## OBJECTIVE
Set down the full excerpt about Breen and the New Netherlands catalogs word for word.

## SUPPLIED TEXT
• • • • •

But it was not what Breen thought it was. Walter's idea is piece and quiet at any price.... Wormser got (Breen) a job at the ANS. But he had problems there because the guards there were rather crude Irishmen and they thought Breen was a little strange and laid him so.... he joined us (Netherlands) in the spring in 1952.
CONSERVATIVE AND DESCRIPTIVE CATALOGING
According to Van Winkle, "New Netherlands catalogs were known for detailed descriptions and conservative grading." Ford responds:
The philosophy of putting all this information in auction catalogs, (of an unconditional guarantee, and of describing every ... blemish and defect) was mine.

• • • • •

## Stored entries
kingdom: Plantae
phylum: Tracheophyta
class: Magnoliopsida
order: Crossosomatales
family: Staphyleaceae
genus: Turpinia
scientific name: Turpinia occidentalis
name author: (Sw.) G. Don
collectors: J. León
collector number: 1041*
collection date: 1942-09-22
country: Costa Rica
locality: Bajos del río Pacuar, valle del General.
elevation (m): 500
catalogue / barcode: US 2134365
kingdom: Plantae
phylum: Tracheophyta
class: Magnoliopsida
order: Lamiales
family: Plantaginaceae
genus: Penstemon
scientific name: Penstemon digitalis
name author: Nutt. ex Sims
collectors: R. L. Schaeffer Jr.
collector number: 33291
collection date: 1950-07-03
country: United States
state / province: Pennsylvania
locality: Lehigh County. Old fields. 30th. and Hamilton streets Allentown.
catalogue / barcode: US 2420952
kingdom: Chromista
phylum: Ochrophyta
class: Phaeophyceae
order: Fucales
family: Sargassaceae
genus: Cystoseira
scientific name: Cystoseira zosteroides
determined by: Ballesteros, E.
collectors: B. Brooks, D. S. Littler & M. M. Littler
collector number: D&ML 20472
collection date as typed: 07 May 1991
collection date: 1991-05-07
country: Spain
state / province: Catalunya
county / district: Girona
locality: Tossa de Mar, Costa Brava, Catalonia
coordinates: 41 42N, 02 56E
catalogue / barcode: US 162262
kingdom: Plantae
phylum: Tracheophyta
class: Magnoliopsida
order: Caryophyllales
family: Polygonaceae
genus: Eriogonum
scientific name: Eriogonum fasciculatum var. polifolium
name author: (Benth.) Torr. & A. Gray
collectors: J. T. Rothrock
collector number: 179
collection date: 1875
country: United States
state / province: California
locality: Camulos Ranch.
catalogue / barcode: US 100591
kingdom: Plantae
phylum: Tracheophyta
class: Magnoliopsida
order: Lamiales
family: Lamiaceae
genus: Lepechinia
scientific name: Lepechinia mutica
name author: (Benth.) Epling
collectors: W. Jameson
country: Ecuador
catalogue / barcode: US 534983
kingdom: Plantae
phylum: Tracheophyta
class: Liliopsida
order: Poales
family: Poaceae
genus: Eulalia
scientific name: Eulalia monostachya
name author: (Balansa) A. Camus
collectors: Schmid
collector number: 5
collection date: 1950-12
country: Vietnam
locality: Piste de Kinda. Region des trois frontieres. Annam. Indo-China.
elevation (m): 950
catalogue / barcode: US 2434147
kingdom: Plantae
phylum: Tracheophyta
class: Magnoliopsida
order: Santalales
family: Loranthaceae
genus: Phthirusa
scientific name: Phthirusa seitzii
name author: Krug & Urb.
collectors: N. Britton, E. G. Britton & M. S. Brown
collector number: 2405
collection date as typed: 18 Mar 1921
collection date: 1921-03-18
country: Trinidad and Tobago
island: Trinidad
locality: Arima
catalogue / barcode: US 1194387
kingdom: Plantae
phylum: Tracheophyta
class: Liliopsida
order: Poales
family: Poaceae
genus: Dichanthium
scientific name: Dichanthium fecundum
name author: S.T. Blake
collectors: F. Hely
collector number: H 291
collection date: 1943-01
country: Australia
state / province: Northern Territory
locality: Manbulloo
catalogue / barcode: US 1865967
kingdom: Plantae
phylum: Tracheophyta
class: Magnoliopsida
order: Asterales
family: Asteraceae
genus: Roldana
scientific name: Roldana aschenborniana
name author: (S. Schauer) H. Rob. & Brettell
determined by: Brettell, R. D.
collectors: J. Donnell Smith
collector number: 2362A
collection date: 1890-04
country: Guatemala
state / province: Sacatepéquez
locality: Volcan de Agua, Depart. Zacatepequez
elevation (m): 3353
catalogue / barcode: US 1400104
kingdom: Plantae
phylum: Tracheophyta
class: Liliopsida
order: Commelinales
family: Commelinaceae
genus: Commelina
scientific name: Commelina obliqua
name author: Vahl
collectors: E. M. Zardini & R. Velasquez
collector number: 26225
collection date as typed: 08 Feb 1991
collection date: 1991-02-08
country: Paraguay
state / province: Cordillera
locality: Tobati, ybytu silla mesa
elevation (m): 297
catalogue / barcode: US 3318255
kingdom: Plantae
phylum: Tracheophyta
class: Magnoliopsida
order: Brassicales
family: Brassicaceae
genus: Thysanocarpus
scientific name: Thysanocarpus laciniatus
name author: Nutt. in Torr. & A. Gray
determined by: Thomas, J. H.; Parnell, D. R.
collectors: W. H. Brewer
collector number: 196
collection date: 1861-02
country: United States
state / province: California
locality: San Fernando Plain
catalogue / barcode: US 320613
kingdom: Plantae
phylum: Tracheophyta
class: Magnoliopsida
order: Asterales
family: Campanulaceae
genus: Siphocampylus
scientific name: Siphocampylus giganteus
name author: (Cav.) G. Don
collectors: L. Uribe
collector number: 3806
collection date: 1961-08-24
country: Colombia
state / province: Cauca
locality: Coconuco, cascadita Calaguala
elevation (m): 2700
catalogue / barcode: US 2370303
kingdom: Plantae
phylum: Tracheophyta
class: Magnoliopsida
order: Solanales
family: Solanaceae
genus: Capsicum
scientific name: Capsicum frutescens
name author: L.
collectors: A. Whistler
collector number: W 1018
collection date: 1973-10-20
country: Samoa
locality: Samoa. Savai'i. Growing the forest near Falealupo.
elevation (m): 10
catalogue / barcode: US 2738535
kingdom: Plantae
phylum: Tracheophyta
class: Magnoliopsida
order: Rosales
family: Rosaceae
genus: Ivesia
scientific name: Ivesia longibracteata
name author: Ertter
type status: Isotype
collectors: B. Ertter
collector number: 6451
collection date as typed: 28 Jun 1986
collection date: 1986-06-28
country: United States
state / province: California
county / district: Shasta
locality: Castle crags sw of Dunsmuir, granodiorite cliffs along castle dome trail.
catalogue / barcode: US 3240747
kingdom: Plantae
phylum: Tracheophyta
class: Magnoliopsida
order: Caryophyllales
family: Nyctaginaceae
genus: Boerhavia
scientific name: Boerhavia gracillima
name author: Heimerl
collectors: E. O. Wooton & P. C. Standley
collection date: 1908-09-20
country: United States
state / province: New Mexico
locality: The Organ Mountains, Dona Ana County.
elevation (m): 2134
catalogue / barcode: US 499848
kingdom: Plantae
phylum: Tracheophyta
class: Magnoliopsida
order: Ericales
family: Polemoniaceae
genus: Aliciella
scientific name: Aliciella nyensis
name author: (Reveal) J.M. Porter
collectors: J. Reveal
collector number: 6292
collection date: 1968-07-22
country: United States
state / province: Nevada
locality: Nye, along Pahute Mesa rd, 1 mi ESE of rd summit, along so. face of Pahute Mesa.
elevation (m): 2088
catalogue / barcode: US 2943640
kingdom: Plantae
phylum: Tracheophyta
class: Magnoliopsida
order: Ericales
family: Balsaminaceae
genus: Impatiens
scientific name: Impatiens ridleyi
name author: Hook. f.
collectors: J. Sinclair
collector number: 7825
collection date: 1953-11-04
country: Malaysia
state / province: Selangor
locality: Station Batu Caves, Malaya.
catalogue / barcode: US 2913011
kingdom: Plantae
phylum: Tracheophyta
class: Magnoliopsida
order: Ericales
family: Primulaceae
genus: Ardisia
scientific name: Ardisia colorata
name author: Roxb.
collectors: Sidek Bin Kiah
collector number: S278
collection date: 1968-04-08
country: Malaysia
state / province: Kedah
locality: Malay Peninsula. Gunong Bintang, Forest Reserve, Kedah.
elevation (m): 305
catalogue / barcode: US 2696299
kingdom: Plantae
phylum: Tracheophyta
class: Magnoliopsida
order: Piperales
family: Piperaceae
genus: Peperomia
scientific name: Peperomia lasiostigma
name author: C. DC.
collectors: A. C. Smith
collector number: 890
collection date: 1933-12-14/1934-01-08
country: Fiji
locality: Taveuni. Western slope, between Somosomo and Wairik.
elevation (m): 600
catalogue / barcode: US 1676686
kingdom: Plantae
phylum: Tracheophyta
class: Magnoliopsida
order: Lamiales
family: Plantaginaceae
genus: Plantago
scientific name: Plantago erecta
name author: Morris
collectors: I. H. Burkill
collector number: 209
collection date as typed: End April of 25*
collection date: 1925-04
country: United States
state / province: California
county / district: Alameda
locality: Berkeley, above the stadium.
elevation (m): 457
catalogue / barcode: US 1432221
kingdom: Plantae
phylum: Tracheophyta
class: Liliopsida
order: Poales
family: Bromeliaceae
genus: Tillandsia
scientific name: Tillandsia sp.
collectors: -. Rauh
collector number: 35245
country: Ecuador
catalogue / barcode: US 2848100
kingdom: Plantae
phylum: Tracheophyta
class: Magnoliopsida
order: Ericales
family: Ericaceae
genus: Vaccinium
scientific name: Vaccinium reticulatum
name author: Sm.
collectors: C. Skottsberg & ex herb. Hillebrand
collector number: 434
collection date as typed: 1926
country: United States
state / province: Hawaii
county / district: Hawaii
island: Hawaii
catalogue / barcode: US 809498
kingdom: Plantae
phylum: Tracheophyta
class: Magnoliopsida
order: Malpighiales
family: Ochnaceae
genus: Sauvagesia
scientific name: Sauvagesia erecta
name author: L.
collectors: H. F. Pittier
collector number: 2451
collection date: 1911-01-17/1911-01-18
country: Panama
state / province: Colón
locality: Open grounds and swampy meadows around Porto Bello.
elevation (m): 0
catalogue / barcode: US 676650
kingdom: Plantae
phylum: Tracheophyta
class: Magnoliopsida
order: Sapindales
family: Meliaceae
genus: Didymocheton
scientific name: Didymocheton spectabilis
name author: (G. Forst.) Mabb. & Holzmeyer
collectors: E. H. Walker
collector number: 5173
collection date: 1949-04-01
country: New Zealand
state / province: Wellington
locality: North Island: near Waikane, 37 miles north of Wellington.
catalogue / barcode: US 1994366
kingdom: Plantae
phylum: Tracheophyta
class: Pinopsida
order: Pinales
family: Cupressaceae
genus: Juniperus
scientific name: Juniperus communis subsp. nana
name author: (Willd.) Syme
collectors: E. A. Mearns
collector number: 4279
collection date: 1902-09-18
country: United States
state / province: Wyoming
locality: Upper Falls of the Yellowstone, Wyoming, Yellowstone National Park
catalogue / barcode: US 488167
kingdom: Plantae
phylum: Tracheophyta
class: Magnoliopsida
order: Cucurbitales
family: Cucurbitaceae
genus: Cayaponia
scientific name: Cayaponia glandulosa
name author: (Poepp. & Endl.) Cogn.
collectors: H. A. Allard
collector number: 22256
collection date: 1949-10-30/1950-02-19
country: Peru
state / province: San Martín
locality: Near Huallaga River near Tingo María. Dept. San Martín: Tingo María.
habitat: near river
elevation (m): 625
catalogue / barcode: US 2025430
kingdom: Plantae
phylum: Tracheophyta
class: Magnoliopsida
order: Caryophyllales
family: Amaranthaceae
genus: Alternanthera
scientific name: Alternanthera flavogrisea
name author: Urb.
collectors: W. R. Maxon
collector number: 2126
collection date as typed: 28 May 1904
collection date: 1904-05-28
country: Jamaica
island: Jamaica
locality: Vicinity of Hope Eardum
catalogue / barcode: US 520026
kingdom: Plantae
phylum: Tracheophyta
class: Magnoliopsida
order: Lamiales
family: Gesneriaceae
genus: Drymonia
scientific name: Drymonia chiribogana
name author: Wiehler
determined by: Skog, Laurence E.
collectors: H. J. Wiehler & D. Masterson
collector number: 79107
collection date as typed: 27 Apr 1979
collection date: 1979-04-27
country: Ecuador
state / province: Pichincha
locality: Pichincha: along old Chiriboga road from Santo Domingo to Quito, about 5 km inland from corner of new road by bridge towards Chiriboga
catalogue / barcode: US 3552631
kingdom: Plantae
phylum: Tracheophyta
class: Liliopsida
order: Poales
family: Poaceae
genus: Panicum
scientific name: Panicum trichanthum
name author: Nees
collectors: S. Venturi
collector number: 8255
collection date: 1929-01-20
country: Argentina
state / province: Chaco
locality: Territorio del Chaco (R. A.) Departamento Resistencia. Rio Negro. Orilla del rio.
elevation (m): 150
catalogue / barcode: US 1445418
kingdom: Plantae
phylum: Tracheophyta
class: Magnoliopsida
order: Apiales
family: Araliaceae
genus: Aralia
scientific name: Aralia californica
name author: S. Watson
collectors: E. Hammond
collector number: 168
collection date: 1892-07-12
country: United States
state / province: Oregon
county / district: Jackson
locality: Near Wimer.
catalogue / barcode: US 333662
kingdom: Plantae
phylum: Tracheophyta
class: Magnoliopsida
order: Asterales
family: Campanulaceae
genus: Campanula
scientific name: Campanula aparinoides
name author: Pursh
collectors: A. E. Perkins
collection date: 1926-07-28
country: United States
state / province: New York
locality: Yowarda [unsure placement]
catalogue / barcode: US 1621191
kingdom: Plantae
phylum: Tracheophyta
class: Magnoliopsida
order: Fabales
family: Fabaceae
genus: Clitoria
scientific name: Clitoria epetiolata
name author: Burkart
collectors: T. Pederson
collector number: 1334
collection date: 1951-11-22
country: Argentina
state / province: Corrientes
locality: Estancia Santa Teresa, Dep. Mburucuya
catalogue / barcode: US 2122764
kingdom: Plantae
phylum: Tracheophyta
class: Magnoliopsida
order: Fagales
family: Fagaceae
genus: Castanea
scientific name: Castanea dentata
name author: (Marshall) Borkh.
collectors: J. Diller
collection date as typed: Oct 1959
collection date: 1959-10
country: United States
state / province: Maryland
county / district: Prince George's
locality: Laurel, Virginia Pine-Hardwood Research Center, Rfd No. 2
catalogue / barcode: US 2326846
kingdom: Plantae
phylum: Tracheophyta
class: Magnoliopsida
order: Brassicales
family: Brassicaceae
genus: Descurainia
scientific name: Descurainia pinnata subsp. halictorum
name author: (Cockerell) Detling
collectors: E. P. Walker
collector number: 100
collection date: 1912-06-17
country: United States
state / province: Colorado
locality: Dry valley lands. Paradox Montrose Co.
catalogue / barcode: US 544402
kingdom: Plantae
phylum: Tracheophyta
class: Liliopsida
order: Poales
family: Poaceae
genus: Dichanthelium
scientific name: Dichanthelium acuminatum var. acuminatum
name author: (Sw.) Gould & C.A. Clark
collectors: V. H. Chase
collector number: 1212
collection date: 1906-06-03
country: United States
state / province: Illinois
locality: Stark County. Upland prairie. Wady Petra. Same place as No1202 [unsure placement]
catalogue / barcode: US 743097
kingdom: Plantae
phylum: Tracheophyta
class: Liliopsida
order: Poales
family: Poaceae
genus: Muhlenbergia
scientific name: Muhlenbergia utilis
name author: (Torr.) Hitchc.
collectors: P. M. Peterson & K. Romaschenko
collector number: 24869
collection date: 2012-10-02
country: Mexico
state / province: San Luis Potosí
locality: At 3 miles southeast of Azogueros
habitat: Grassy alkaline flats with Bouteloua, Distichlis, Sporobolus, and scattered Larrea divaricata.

• • • • •

## OUTPUT FOR THIS TASK
But it was not what Breen thought it was. Walter's idea is piece and quiet at any price.... Wormser got (Breen) a job at the ANS. But he had problems there because the guards there were rather crude Irishmen and they thought Breen was a little strange and laid him so.... he joined us (Netherlands) in the spring in 1952.
CONSERVATIVE AND DESCRIPTIVE CATALOGING
According to Van Winkle, "New Netherlands catalogs were known for detailed descriptions and conservative grading." Ford responds:
The philosophy of putting all this information in auction catalogs, (of an unconditional guarantee, and of describing every ... blemish and defect) was mine.